# New member saying hi



## Le Necrophagist (May 27, 2009)

Just sayin' hi from Washington! I'm not very good at intros, but here it goes... I used to breed mice, but have just gotten back into it. I love mice and could watch them go on about their lives for hours every day! I have 9 female Adult mice, and 3 Adult males. Five of the mice are fancy mice. I breed my white lab mice for feed/future feeder breeders, and the fancy mice for pets and future breeders as well. I believe even though some of these mice will end up as food, that they all deserve the same great quality treatment that the fancy mice get. As for other animals, I have a seal point Siamese cat, a Savannah monitor lizard (he's almost 3 feet now!), and I plan on expanding my reptile collection in the future. I came here to learn more about my mice (already have!) so I can have the healthiest, happiest, and best looking mice possible.

Here are some pics of my female fancy mice and one of the litters, the white/brown mouse had.

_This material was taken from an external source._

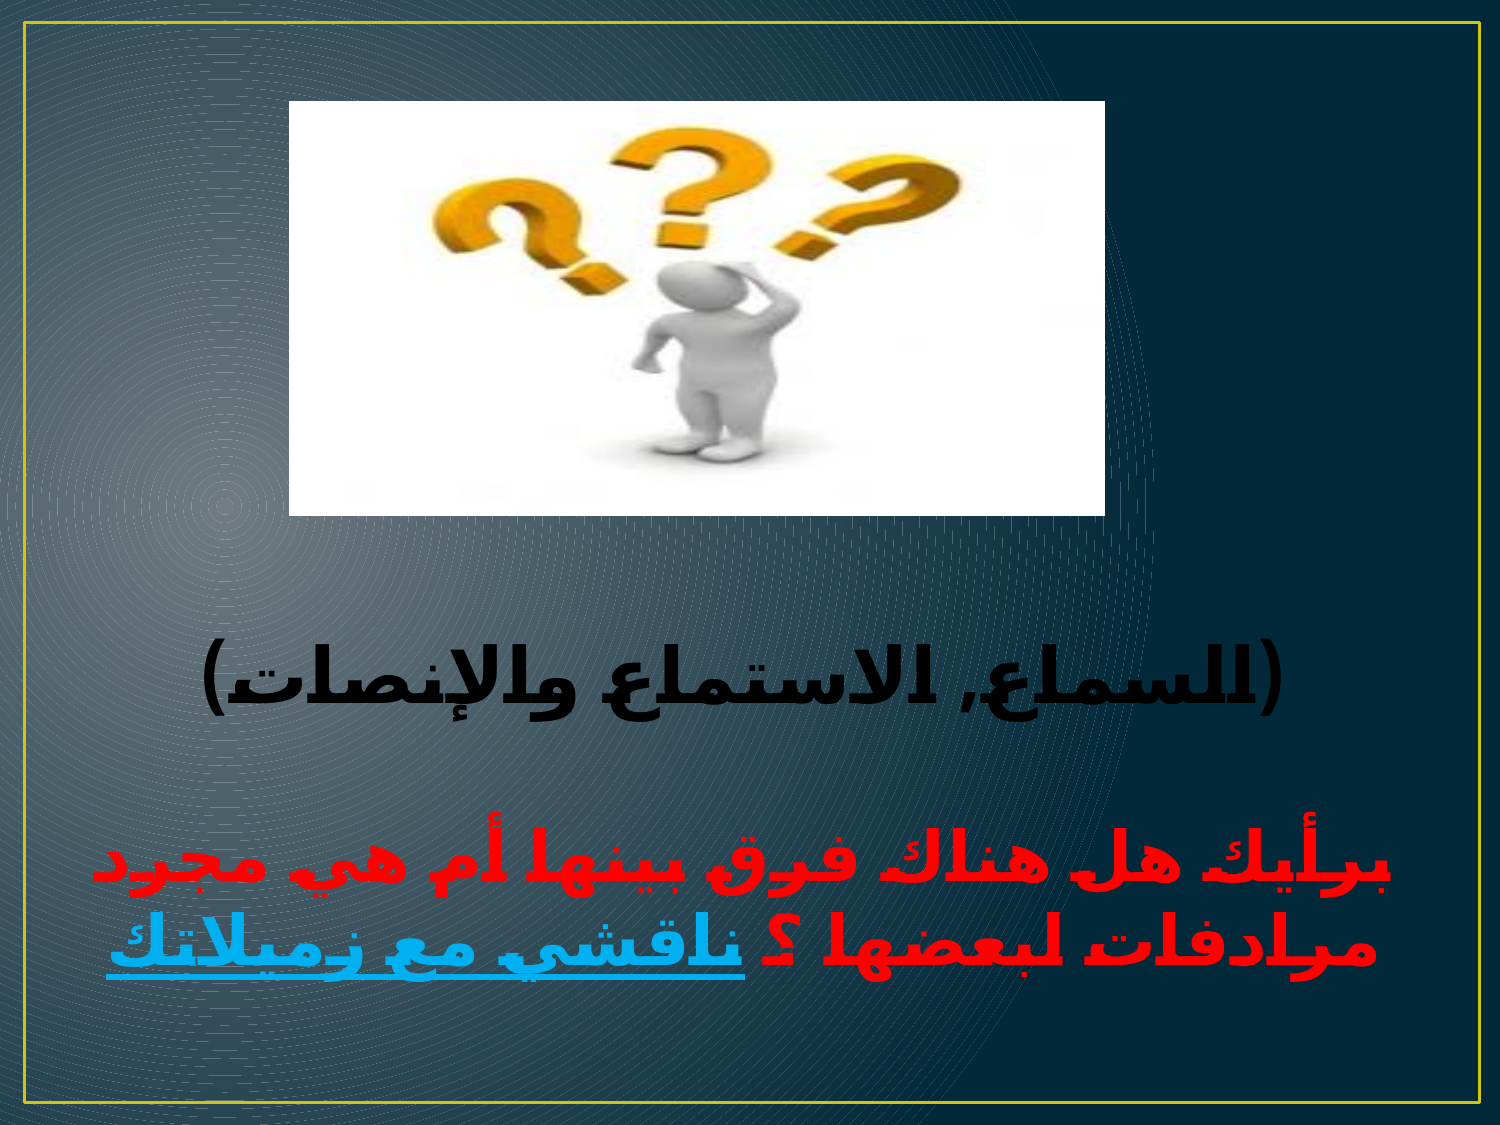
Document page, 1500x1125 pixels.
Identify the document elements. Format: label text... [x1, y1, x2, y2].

picture [288, 95, 1114, 516]
title (السماع, الاستماع والإنصات) برأيك هل هناك فرق بينها أم هي مجرد مرادفات لبعضها ؟ ناقشي مع زميلاتك [53, 562, 1436, 1071]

The other two are about to have babies most likely next week


----------



## HemlockStud (Apr 26, 2009)

Welcome to the forum!


----------



## DomLangowski (Oct 2, 2008)

Hi, welcome to our forum


----------



## sommy (Mar 1, 2009)

Hi! and welcome


----------



## Angelmouse (Oct 3, 2008)

welcome


----------



## paulbrv65 (Apr 23, 2009)

Hello and Welcome

Paul


----------



## XxFaexX (Oct 2, 2008)

Welcome


----------